No polo oposto situam-se, pela sua objetividade extrema, filmes como Nashville, de Altman, uma crônica de cinco dias da vida de uma cidade no Tennessee, Nashville, na hora do show business e de uma campanha eleitoral que serve como um testemunho à beira do desespero sobre os Estados Unidos contemporâneos. Também Lancelot, de Robert Bresson, e Nicht Versohnt, 65, de Jean-Marie Straub, obras centradas numa radical objetividade e construídas de modo a esvaziar qualquer identificação personagem-espectador e, também, redutíveis ao ponto de vista exclusivo do realizador onisciente.
Existem também filmes nos quais os pontos de vista são contraditórios ou contrastantes entre si. Rashomon, 1950, de Akira Kurosawa, filme que projetou o cinema japonês no mercado internacional, é um exemplo bem marcante. A fábula se passa no século XV numa floresta perto de Tóquio, quando um bandido afirma que matou um samurai depois de violentar a mulher dele. A mulher, porém, diz que foi ela quem matou seu próprio marido. Surge, então, a alma do morto que conta a todos, estupefatos, como se suicidou. Mas um açougueiro que a tudo ouvia, dá uma quarta versão. Em Rashomon, portanto, são fornecidos três pontos de vista diferentes do mesmo fato, todos igualmente espectáveis, até emergir deles um quarto que é o verdadeiro.
Há o caso de a ação ser contada por um morto que relata do além a sua história trágica – não existem nem realizador oculto nem personagem visível.
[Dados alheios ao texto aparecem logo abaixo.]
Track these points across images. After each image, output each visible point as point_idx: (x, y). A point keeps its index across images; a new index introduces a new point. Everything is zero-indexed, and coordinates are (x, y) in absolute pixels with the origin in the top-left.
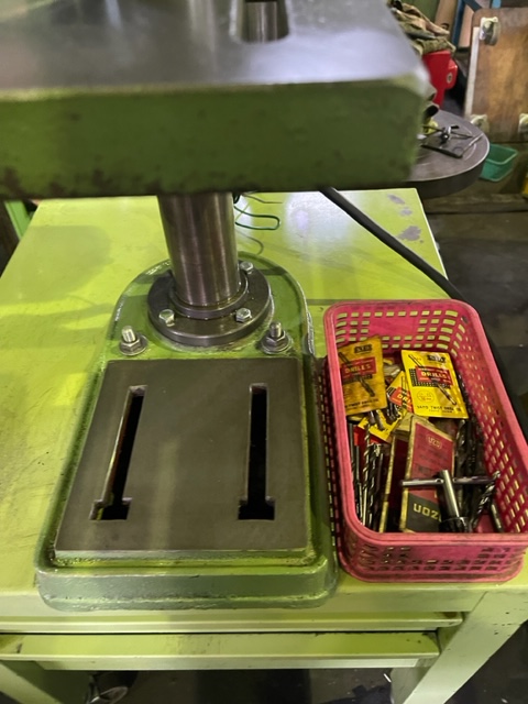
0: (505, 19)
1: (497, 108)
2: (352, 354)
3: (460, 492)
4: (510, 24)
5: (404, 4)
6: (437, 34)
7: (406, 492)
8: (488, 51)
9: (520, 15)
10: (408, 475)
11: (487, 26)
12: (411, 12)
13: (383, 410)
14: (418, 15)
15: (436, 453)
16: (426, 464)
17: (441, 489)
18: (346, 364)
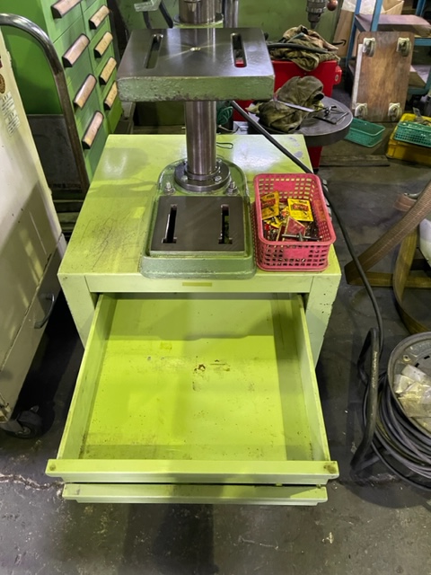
0: (380, 39)
1: (375, 98)
2: (265, 199)
4: (384, 42)
5: (309, 31)
6: (329, 50)
7: (283, 239)
8: (369, 60)
9: (390, 37)
10: (285, 233)
11: (367, 43)
12: (314, 35)
13: (277, 217)
14: (318, 37)
15: (298, 229)
16: (293, 232)
18: (263, 202)
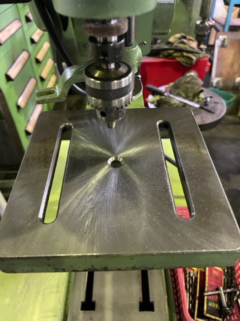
0: (230, 36)
1: (226, 74)
3: (226, 295)
4: (233, 38)
7: (206, 298)
8: (223, 51)
9: (237, 35)
10: (206, 289)
11: (222, 40)
14: (192, 41)
15: (217, 278)
16: (213, 283)
17: (219, 295)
É o que acontece em Crepúsculo dos deuses (Sunset Boulevard, 1950), de Billy Wilder, no qual o encenador protagonista conta da sua situação de defunto, o como e porque de sua morte devida à atriz famosa da qual tinha sido hóspede. A ex-estrela é Glória Swanson que, vivendo esquecida num suntuoso palácio antiquado de Hollywood, acompanhada de seu fiel criado (Erich von Stroheim), contrata um roteirista fracassado que se torna seu amante e que ela mata quando ele se recusa a continuar a relação.
A imagem que ilustra o post é de Duas garotas românticas (Les demoiselles de Rochefort, 1966), encantador filme de Jacques Demy, com Françoise Dorleac (que viria a morrer de acidente logo após concluídas as filmagens) e Catherine Deneuve, que eram irmãs na vida real.
3 comentários:
Tentativa as houve. Lembro-me que meu pai, muito tempo atrás, contou-me de um filme narrado pelo personagem, e que a câmera era o olhar do narrador, que não aparecia nenhuma vez.
Não me recordo mais de que filme. Creio que você, sem dúvida deve saber que realização, o ano de sua produçao, etc, etc...
Mas, este ponto da narrativa a partir do personagem fica extremamente estranha no cinema (parece videogame).
Uma coisa que na literatura é muito comum. O cinema, no entanto, do ponto de vista narrativo (portanto literário) também utilisa ou já usou muito desta fórmula.
Linda e saudosa imagem de Françoise Dorleac, de quem a tragédia nos privou tão cedo.
A irmã tornou-se um ícone da beleza e do estrelato no cinema francês.
Lembro-me perfeitamente de uma vez em que esteve no Brasil (1985?), e, durante a entrevista a uma emissora de TV, mordia os lábios inferiores ao ser perguntada sobre alguma coisa.
Uma cena inesquecível de uma das atrizes mais belas que o cinema nos trouxe.
O filme é 'A dama do lago', que tem direção de Robert Montgmery, todo filmado em câmera subjetiva. Se não me engano, é de 1946 ou em torno disso.
Eu sabia que você saberia.
Como costumo dizer: é uma Enciclopédia (assim mesmo com Ë" maiúsculo) ambulante de cinema!